Without the pictures, output all of the data exactly.

____ SUPPLIED MATERIAL

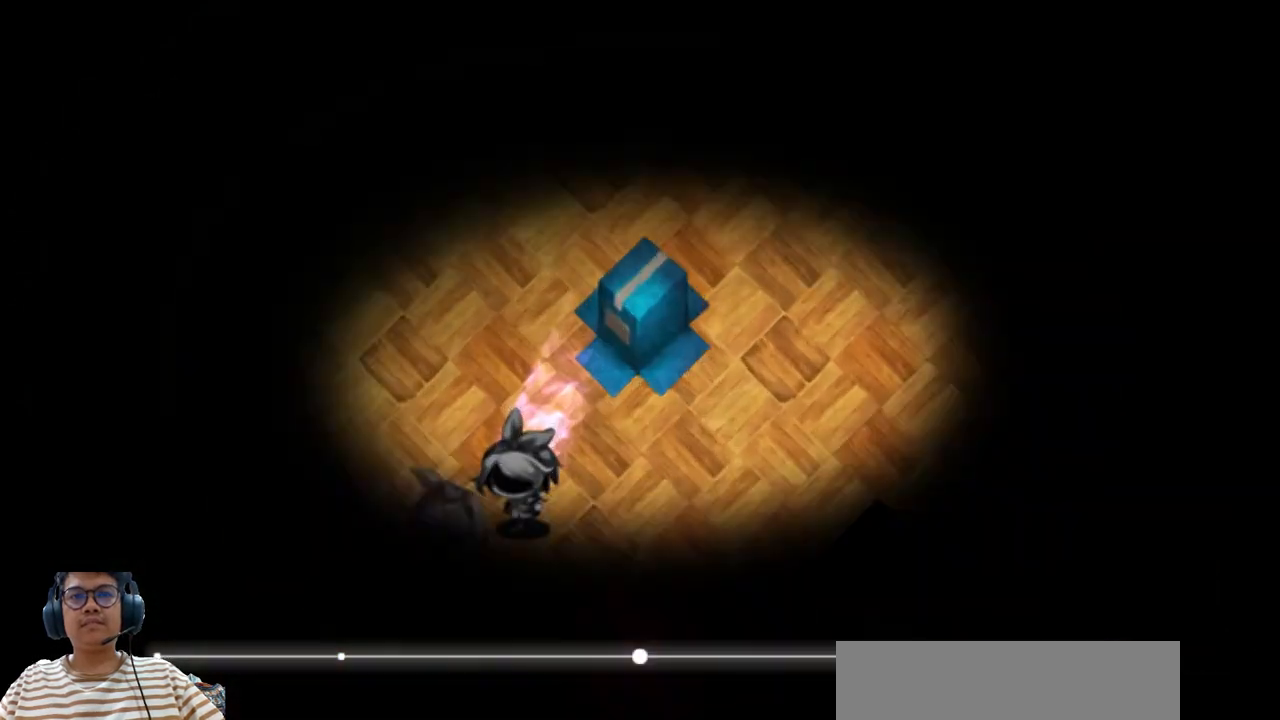
{"keys": [], "events": [[80, "z", "up"], [220, "down", "up"], [220, "left", "up"]]}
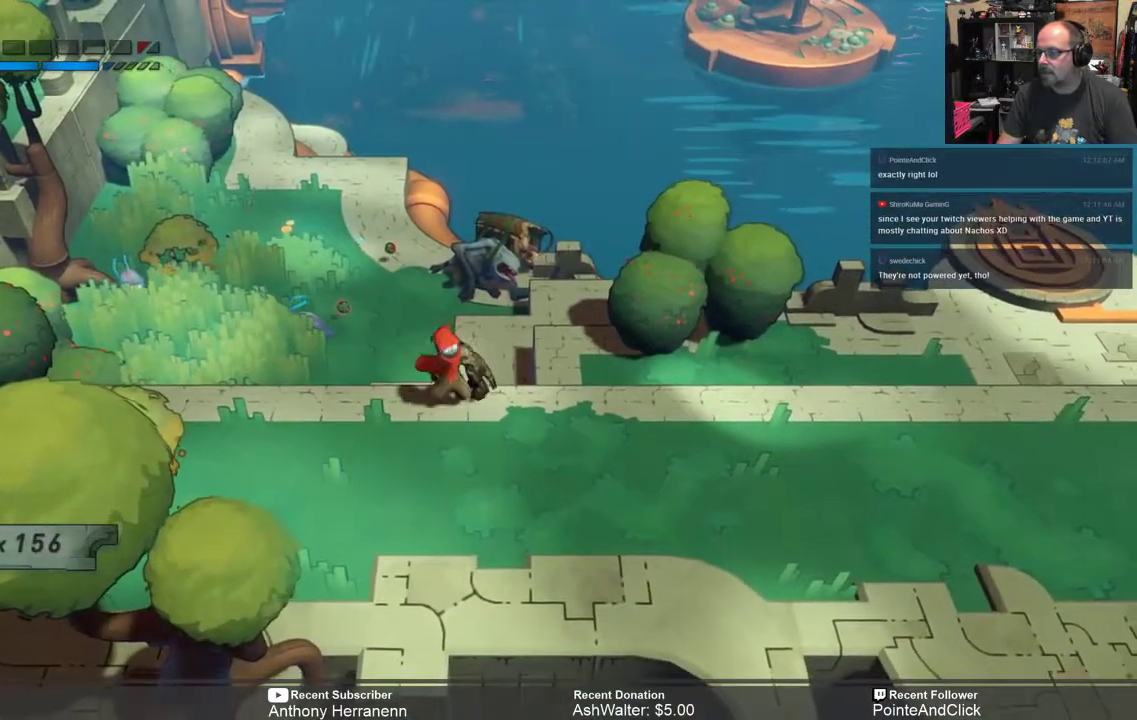
Gameplay with a controller (Xbox layout); each line is a JSON object with the inputs held at the frame after it. "events" lists button and stick changes between this image and that frame as [ms after this image, input, new state], when the widget could be followed in between.
{"buttons": ["R2"], "left_stick": "right", "right_stick": "center", "events": []}
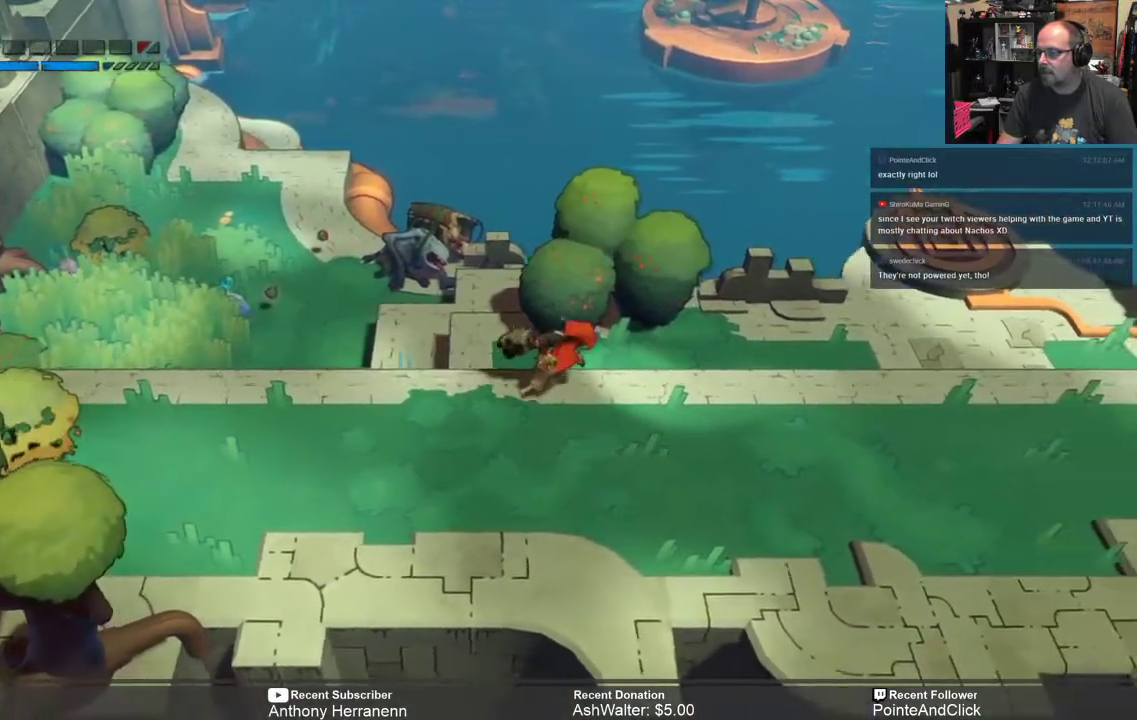
{"buttons": ["R2"], "left_stick": "right", "right_stick": "center", "events": []}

________

> _ANSWER TO THIS EXERCISE_
{"keys": [], "events": [[80, "z", "up"], [220, "down", "up"], [220, "left", "up"]]}
Gameplay with a controller (Xbox layout); each line is a JSON object with the inputs held at the frame after it. "events" lists button and stick changes between this image and that frame as [ms after this image, input, new state], when the widget could be followed in between.
{"buttons": ["R2"], "left_stick": "right", "right_stick": "center", "events": []}
{"buttons": ["R2"], "left_stick": "right", "right_stick": "center", "events": []}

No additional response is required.